» DATA FOR THE TASK:
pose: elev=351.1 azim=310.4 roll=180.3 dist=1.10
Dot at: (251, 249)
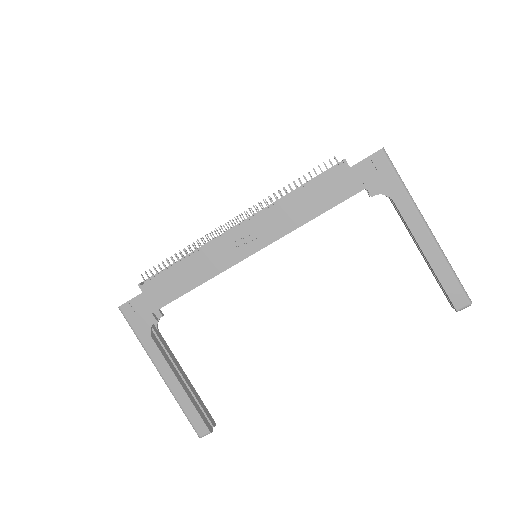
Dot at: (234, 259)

...

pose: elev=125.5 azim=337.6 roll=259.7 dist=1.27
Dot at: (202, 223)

» WRITTEN PROBLEM: Convert the part of the listing that opens with the line containing "pose: elev=125.5 azim=337.6" and closes with the line containing "Dot at: (202, 223)" into a Markdown table with the columns No. and Entry. Number each row and leave out blank lines.

» TASK RESULT:
| No. | Entry |
|---|---|
| 1 | pose: elev=125.5 azim=337.6 roll=259.7 dist=1.27 |
| 2 | Dot at: (202, 223) |